# PROBLEM REQUIREMENTS
Write out every line below that contains "START".

# INFORMATION PROVIDED
==*==
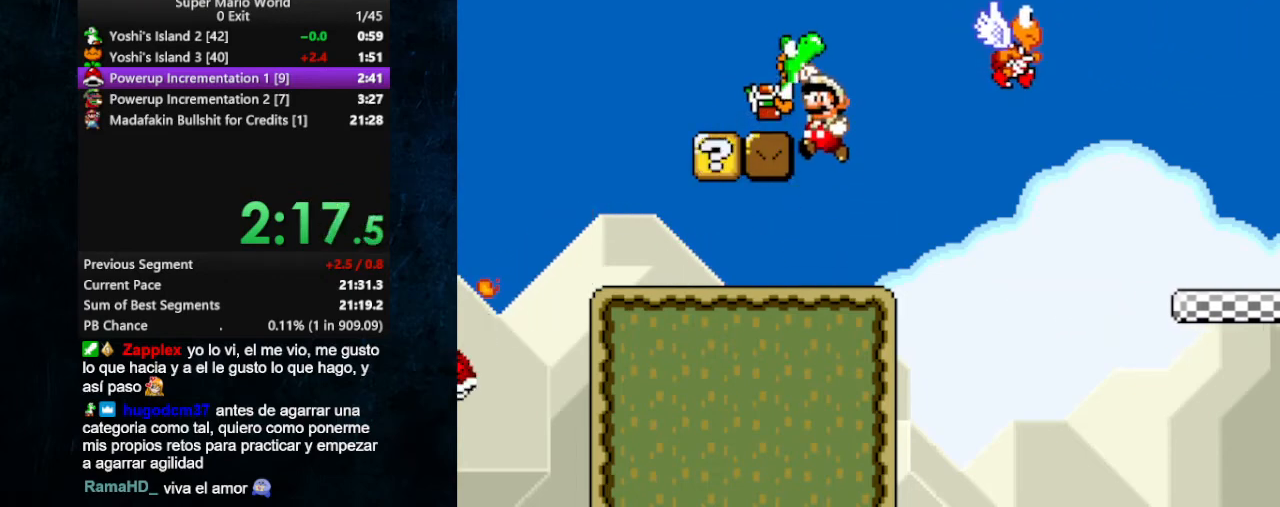
{"buttons": ["START"], "events": [[200, "B", "up"], [233, "DPAD_LEFT", "up"], [233, "Y", "up"], [333, "DPAD_RIGHT", "down"], [333, "DPAD_UP", "down"], [400, "DPAD_UP", "up"], [433, "DPAD_RIGHT", "up"], [500, "START", "down"]]}
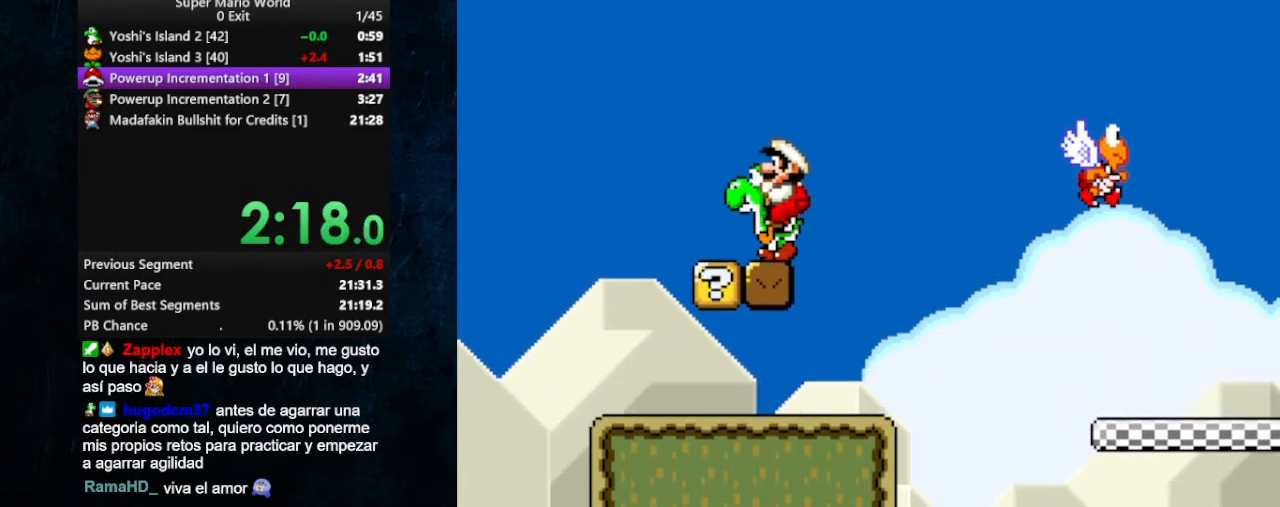
{"buttons": [], "events": [[200, "START", "up"], [333, "SELECT", "down"], [467, "SELECT", "up"]]}
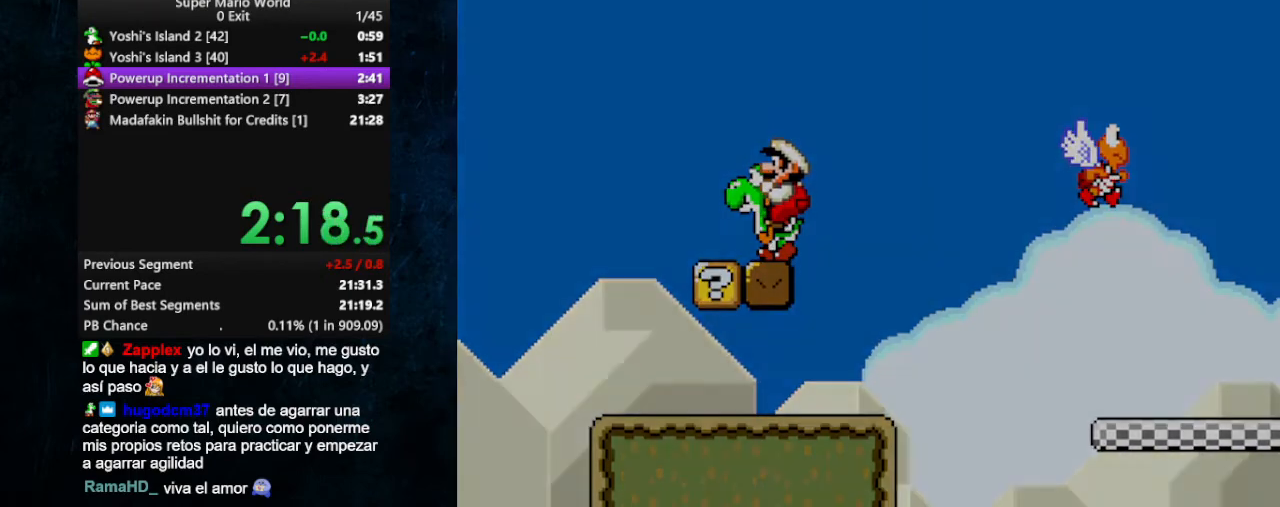
{"buttons": [], "events": []}
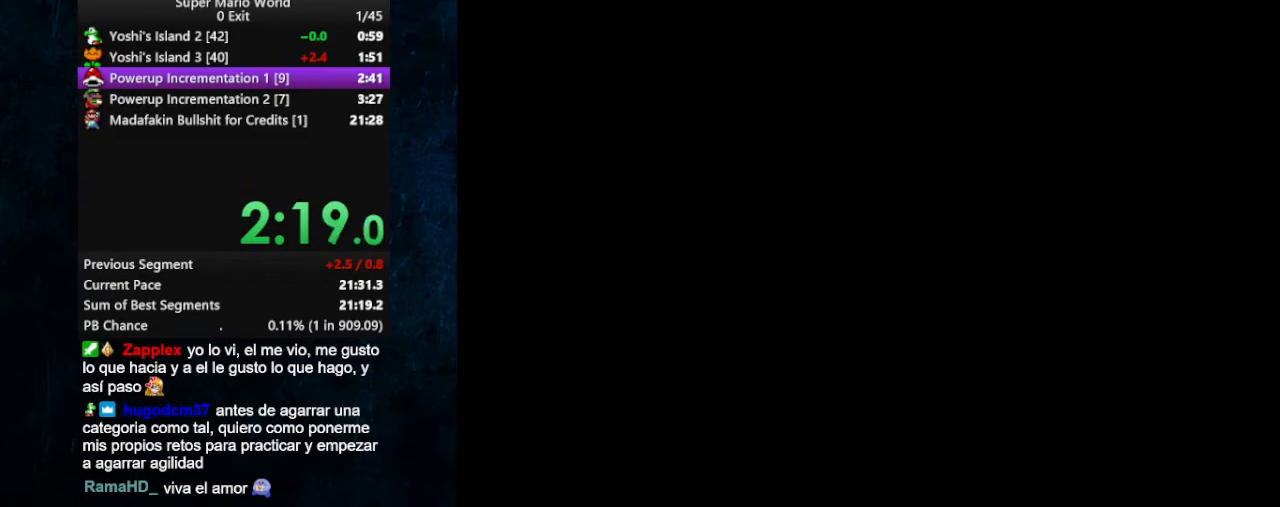
{"buttons": [], "events": []}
==*==
# REPLY
{"buttons": ["START"], "events": [[200, "B", "up"], [233, "DPAD_LEFT", "up"], [233, "Y", "up"], [333, "DPAD_RIGHT", "down"], [333, "DPAD_UP", "down"], [400, "DPAD_UP", "up"], [433, "DPAD_RIGHT", "up"], [500, "START", "down"]]}
{"buttons": [], "events": [[200, "START", "up"], [333, "SELECT", "down"], [467, "SELECT", "up"]]}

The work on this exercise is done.